The Bottom Line: The three big burger chains, which have been in a value war for the past few months, are all pushing innovative products to win back customers.
Burger King
Burger King hopes its Million Dollar Whopper contest will bring in customers eager to try the sandwiches. | Photo courtesy of Burger King.

Ron Shaich, the former CEO of Panera Bread, said on CNBC last month that fast-food chains are in a “tough spot” if all they have to compete on is price. 

He’s not wrong, and we’re about to find out if some of the most well-known chains in the U.S. can indeed compete on something that isn’t value. 

Each of the three main fast-food burger chains, McDonald’s, Wendy’s and Burger King, are kicking off major marketing campaigns all at the same time. 

Wendy’s this week will start selling a menu developed around the Nickelodeon program SpongeBob SquarePants called a Krabby Patty Kollab, featuring a new version of its Frosty and its take on the Krabby Patty from the program. 

McDonald’s on Thursday will start selling the Chicken Big Mac in the U.S., probably the biggest limited-time offer at the chain in years. 

And Burger King has a Million Dollar Whopper contest featuring three, customer-invented versions of its Whopper—Fried Pickle, Bourbon BBQ and Mexican Street Corn. The restaurants will serve all three later this fall and the inventor of the winning burger will get $1 million. 

Each of the strategies are designed at least in part for a digital audience, as social media has become a crucial part of companies’ connection with consumers. They also come at an important time for the sector as it seeks to get traffic in the door without resorting to price. 

Value remains a key element in quick-service marketing right now. Most major fast-food chains, including those three, have some form of value offer they’re pushing on customers right now. In recent weeks, for instance, Sonic revamped its $1.99 value menu and Taco John’s introduced new Fiesta Softshell Tacos at a 2-for-$5 price point. 

There is little question to me that some kind of value is necessary in the restaurant business. At the very least, the value is needed to quiet concerns about the state of restaurant pricing. As my colleague Joe Guszkowski pointed out recently, consumers now believe casual-dining chains are a better value than fast food. 

We might remind folks that casual-dining chains typically provide a service in which most of the transactions involve a tip that adds another 20% to the bill.

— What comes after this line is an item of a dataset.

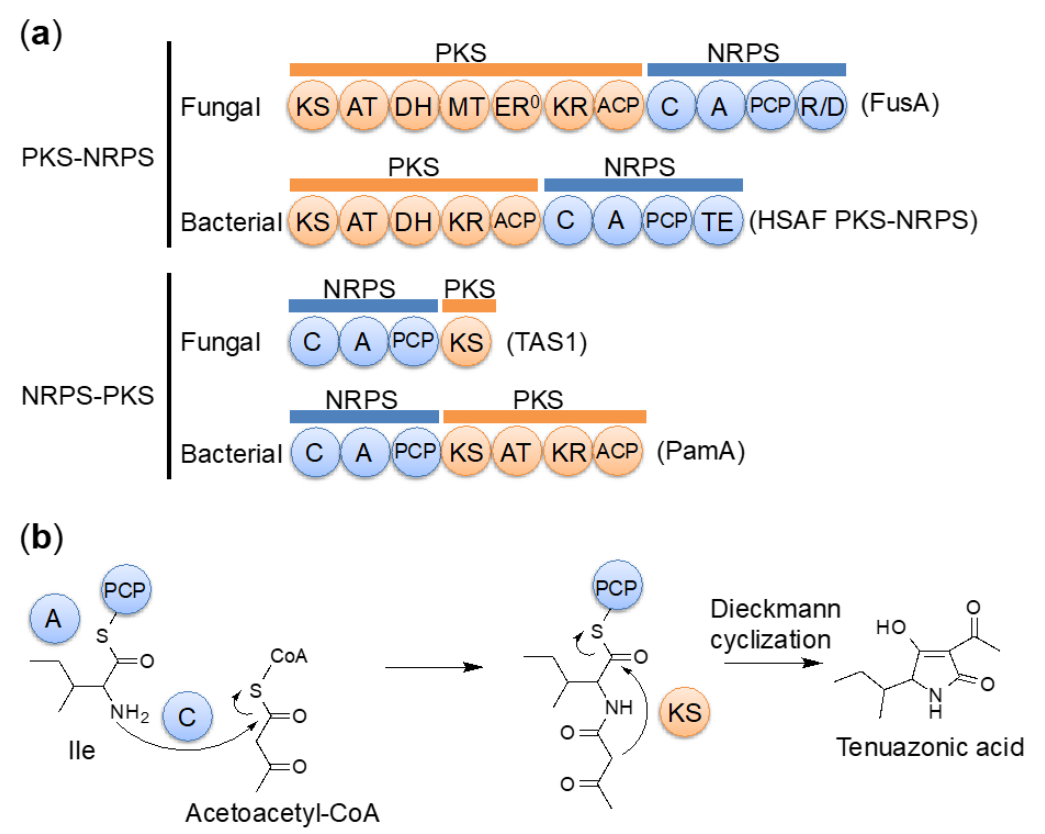
Figure 5. Tenuazonic acid (TeA) biosynthesis. ( a ) Comparison of domain structures. ( b ) Biosynthetic pathway of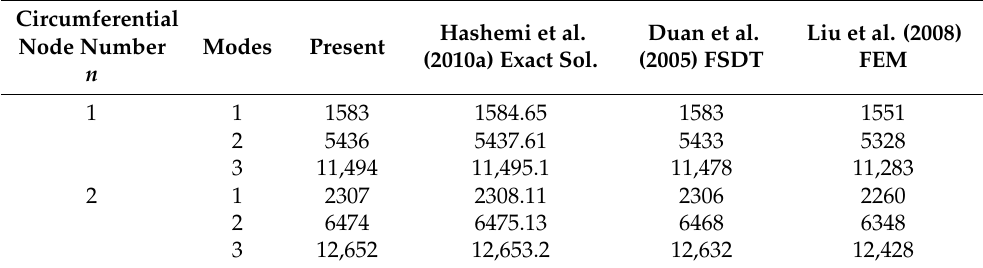
(cid:113) I 0 with A 11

That consumers now believe these restaurants to be a better value than the low-priced fare offered at fast-food chains is a sign of just how much the ground has shifted in the restaurant business these days. 

At the same time, as Shaich noted, value can’t be the sole reason consumers visit your restaurant chain. 

The best way for chains to win in an environment like this is to get consumers excited about coming in, for one reason or another. 

The marketing strategies could help these brands get customers who are less concerned about price. If they work, they could also generate positive buzz for the brands, something that has been lacking in recent months.

At the very least, it should make for a more fun environment for the chains’ operators than one in which the brands are racing to the bottom on price.